I have been writing for a while about the tough times in the publishing industry, especially newspapers though the pain extends to magazine publishing too. The nub of the situation is that the boring but predictable revenue streams that papers and journals get from advertising is quickly drying up. Add to that the challenge that younger readers gravitate to on-line (read “free”) information sources and you have an industry with transition pain. Though newspapers still distribute plenty of copies daily many analysts, myself included, have concluded that printing is a sunset technology for much of information transmission.

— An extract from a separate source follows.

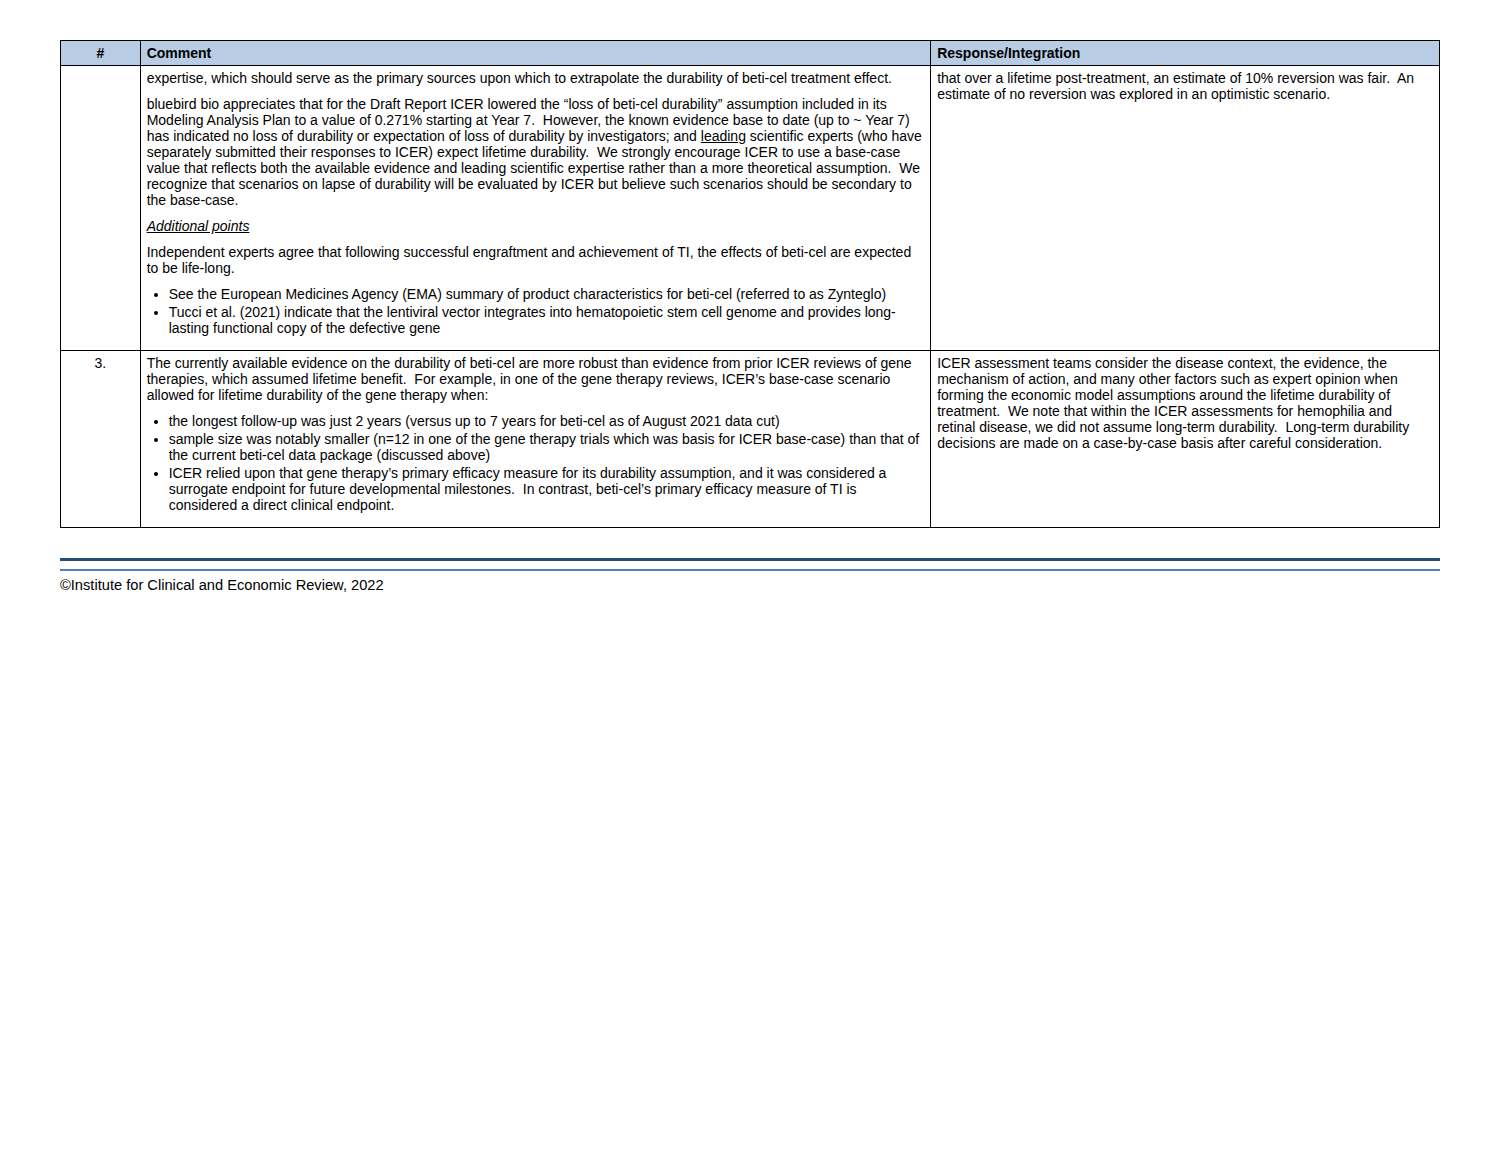| # | Comment | Response/Integration |
| --- | --- | --- |
| | expertise, which should serve as the primary sources upon which to extrapolate the durability of beti-cel treatment effect. bluebird bio appreciates that for the Draft Report ICER lowered the “loss of beti-cel durability” assumption included in its Modeling Analysis Plan to a value of 0.271% starting at Year 7. However, the known evidence base to date (up to ~ Year 7) has indicated no loss of durability or expectation of loss of durability by investigators; and leading scientific experts (who have separately submitted their responses to ICER) expect lifetime durability. We strongly encourage ICER to use a base-case value that reflects both the available evidence and leading scientific expertise rather than a more theoretical assumption. We recognize that scenarios on lapse of durability will be evaluated by ICER but believe such scenarios should be secondary to the base-case. Additional points Independent experts agree that following successful engraftment and achievement of TI, the effects of beti-cel are expected to be life-long. See the European Medicines Agency (EMA) summary of product characteristics for beti-cel (referred to as Zynteglo) Tucci et al. (2021) indicate that the lentiviral vector integrates into hematopoietic stem cell genome and provides long-lasting functional copy of the defective gene | that over a lifetime post-treatment, an estimate of 10% reversion was fair. An estimate of no reversion was explored in an optimistic scenario. |
| 3. | The currently available evidence on the durability of beti-cel are more robust than evidence from prior ICER reviews of gene therapies, which assumed lifetime benefit. For example, in one of the gene therapy reviews, ICER’s base-case scenario allowed for lifetime durability of the gene therapy when: the longest follow-up was just 2 years (versus up to 7 years for beti-cel as of August 2021 data cut) sample size was notably smaller (n=12 in one of the gene therapy trials which was basis for ICER base-case) than that of the current beti-cel data package (discussed above) ICER relied upon that gene therapy’s primary efficacy measure for its durability assumption, and it was considered a surrogate endpoint for future developmental milestones. In contrast, beti-cel’s primary efficacy measure of TI is considered a direct clinical endpoint. | ICER assessment teams consider the disease context, the evidence, the mechanism of action, and many other factors such as expert opinion when forming the economic model assumptions around the lifetime durability of treatment. We note that within the ICER assessments for hemophilia and retinal disease, we did not assume long-term durability. Long-term durability decisions are made on a case-by-case basis after careful consideration. |
©Institute for Clinical and Economic Review, 2022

The road out of this conundrum is for papers to sell electronic subscriptions profitably but the infrastructure doesn’t really exist and the papers have shown little interest in building it. Sometimes it’s like watching a drowning man refusing help.
Since buying a newspaper can safely be characterized as a micro purchase, some mechanism that is efficient and very low cost must be found to make it all work. But even a completely frictionless transaction will not provide a paper with a revenue stream that compensates for the dwindling ad revenue and there’s the rub.
Since most big papers are owned by an even bigger public corporation, the idea of losing money or even making less of it for a time — while a new paradigm gets established — is anathema. Rather than continuing with an increasingly out of date paradigm, a smart paper might want to consider planning a transition from print to electronic distribution and with it an on-demand billing and payment system.
As you can see there are many competing needs for any solution that will rescue the newspaper business and for once, a government bailout will not do much to fix these structural problems. No doubt about it, this is a tough nut to crack but today at Demo in San Diego, Zuora announced a new product that might be the missing link to the eventual solution.
Zuora Media Edition is a billing and payments solution that can provide as close to frictionless product billing as possible and it delivers its solution from an on-demand system in the cloud. Most importantly Zuora Media Edition has capabilities that can enable a newspaper to better configure its products for individual customers. Here’s how I envision it working (and no one at Zuora told me I was wrong).
A paper has multiple brandable components. Traditionally the way a paper makes money is to sell ads and content to its subscriber base in a physical geography and papers can also sell their components through syndication to other papers. Editorialists and cartoon creators are the two most recognizable kinds of syndicated content providers that come to mind. But what if your sports section is in high demand in other cities because ex-patriots follow the team or because they’re in the playoffs? Or what if your book review section (we’re talking about you, New York Times) was highly regarded in its own right? Often the only way to get that section is to buy the whole paper if you can get it.
With electronic distribution though, and a billing system that can manage high-volume small transactions, a paper could think about selling single section subscriptions. Depending on the section the revenue might be enough to replace some of that advertising revenue that went south.
But wait, there’s no reason that a paper with a streamlined billing and payments system can’t compete for the ad business again. People went to online job ads, personals and classifieds not because they hated papers but because those sites were better than conventional printing. There is a reasonable chance that, if a paper could be competitive with other advertising media, that it could win back some of the advertising it lost.
You can make a similar argument for magazines though many are still selling many, many pages of advertising. Just look at Vogue, for example. But all magazines are not as fortunate as Vogue. What’s the cost of sending out multiple renewal reminders for a twelve-dollar subscription to a monthly magazine? And does anyone else see the irony in asking the customer to mail in a credit card number to complete the transaction?
As I see it, there are two keys to a “print” renaissance. First, the publishing companies need to get into the current century and adopt a business model that makes and distributes content rather than one that processes paper and ink and distributes from trucks. But they can’t do that without a business model supported by modern technology. That’s where electronic billing and payments come in and that’s why I think Zuora makes so much sense. But what do I know? I’m just an analyst.